A female student wearing a form-fitting shirt struggles to ignore the stares from her male classmates as she walks to class. An openly gay student suffers from bullying and hateful messages for being themself.
The students and staff of Smithson Valley are utilizing controversial topics and movements to educate those who are not aware of the issues that minority students face.
Students United for Respect and Equity, or the S.U.R.E Club, works to give students a safe space to voice their opinions and end discrimination on campus.
“Only through education and collective action can we change the culture,” sponsor Jimmy Wilson said. “Many students may not feel seen or feel the experiences of students different from them, so it’s important to help educate others and stand up and call out discrimination when we see it.”
Wilson, along with fellow English teacher Rodolfo Preciado, are leading the club as this year’s sponsors.
“During classes, marginalized students don’t always feel safe enough to discuss the issues that are intriguing them,” Preciado said.
The club is comprised of six committees; LGBTQIA+, People of Color, Women’s Rights, Disability Awareness, Mental Health Awareness and Environmental.
“Being a part of S.U.R.E Club means standing up for the things that are right while also giving a platform to oppressed communities,” disability chair Elle Suermann said. “For me specifically, it means that I can provide more awareness for severe autism.”
Suermann, along with co-chair Ainsley Miliken, are working to end disrespect against targeted groups on campus.
“Slurs run rampant and casual jokes are just hurtful,” Suermann said. “I just want people to be aware of the power words have on other people.”
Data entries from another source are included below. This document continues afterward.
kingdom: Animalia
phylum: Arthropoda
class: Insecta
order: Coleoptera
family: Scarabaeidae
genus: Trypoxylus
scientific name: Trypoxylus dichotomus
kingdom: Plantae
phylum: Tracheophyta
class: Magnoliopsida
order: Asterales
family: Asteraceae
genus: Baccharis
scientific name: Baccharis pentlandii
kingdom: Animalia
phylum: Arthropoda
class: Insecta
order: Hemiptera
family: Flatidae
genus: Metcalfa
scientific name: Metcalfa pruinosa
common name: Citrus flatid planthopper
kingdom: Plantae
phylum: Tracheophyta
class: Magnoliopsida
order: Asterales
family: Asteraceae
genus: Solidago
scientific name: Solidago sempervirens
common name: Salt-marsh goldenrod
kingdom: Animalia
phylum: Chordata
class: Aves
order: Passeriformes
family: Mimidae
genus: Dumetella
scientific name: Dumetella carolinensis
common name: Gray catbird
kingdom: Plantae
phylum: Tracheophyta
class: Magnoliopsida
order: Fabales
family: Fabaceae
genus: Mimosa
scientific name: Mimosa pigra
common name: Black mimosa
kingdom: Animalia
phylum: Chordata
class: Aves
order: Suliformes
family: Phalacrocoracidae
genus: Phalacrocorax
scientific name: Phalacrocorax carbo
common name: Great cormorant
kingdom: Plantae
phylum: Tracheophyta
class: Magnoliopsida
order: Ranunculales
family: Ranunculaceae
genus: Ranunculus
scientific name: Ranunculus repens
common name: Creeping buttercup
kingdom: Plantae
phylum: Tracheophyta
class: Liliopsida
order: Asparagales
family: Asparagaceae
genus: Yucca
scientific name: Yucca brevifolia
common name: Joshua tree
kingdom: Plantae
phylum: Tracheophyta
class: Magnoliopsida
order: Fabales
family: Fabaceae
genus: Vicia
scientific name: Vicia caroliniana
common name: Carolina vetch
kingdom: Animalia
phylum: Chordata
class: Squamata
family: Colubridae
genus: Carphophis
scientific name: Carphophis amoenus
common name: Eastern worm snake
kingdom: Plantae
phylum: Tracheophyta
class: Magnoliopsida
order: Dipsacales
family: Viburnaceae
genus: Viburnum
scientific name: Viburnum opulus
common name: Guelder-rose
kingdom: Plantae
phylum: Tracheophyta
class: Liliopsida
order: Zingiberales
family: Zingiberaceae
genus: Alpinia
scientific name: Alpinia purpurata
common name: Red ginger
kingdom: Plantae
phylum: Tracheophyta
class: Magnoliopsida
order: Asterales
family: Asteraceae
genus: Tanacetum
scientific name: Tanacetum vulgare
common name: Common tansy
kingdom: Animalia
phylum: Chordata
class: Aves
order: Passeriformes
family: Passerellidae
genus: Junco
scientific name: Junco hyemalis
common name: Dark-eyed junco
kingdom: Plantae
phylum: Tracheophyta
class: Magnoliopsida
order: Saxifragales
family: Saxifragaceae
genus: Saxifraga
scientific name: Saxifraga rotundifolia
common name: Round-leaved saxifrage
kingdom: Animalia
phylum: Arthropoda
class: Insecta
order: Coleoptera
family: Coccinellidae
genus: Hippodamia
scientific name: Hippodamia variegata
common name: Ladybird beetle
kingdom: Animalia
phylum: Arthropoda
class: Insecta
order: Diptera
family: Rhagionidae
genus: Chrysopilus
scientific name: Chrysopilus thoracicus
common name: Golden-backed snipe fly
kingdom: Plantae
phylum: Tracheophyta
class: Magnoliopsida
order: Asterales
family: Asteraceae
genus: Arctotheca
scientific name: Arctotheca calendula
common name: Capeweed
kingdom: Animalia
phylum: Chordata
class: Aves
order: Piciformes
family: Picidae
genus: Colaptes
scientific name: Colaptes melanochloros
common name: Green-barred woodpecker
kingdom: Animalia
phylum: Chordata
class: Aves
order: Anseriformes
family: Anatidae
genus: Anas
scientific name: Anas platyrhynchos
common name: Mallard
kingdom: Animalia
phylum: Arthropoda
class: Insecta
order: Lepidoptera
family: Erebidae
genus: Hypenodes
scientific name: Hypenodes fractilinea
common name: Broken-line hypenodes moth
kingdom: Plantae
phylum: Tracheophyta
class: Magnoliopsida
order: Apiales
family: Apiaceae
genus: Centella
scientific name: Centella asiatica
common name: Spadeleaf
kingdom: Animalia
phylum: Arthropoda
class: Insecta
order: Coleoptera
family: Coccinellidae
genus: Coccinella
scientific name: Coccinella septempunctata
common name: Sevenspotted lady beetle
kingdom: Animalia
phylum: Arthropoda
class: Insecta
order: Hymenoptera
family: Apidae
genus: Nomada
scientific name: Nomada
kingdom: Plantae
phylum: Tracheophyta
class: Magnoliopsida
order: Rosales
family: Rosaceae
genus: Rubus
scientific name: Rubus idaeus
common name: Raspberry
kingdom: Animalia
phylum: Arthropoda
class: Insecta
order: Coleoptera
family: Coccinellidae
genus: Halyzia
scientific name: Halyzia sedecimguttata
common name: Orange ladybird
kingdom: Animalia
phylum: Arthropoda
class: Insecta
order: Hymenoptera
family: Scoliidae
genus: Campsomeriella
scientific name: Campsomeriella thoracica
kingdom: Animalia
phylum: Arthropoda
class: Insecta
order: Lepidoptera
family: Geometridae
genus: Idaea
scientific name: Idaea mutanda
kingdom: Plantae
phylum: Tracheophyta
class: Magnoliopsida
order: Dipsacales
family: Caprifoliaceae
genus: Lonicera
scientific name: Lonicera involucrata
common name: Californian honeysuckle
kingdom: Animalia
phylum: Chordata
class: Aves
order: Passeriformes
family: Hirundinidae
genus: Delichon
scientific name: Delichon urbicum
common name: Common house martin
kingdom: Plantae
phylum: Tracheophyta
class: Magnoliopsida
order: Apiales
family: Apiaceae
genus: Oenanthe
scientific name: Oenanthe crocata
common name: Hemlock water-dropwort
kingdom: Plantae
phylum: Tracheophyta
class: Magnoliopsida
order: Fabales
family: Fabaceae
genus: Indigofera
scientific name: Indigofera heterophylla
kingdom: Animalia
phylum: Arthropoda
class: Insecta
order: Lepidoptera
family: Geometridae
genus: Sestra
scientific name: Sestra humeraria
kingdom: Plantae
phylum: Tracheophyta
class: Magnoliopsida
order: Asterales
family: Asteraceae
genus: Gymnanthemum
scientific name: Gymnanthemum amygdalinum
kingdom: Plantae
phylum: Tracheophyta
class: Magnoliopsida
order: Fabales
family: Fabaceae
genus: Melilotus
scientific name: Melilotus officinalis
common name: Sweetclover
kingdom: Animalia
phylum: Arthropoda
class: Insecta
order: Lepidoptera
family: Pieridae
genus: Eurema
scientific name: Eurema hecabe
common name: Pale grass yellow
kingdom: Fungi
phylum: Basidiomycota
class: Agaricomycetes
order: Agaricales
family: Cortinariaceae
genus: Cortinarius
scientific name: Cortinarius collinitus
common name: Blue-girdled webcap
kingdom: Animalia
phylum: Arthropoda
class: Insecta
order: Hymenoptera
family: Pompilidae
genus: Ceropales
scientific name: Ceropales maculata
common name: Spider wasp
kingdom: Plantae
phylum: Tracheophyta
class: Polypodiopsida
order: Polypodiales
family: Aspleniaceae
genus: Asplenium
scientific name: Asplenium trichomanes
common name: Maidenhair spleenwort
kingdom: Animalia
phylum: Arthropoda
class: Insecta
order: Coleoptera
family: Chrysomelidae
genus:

Suermann and the rest of the committee are currently planning their fundraiser: selling cookie dough and butter braids to raise money for the special education department.
S.U.R.E Club’s president, Addison Lueck, became a leader of the club to promote the equal treatment of people from all cultures and backgrounds.
“I didn’t understand why people treated people differently than they would treat themselves,” Lueck said. “So it didn’t make sense to me when I would see people putting others down or bullying each other for things that they couldn’t control or things that made people who they are.”
As political and social environments change outside of school, the culture of Smithson Valley is altered with it. The S.U.R.E Club is always accepting new members who hope to educate students and create a safe and diverse learning environment.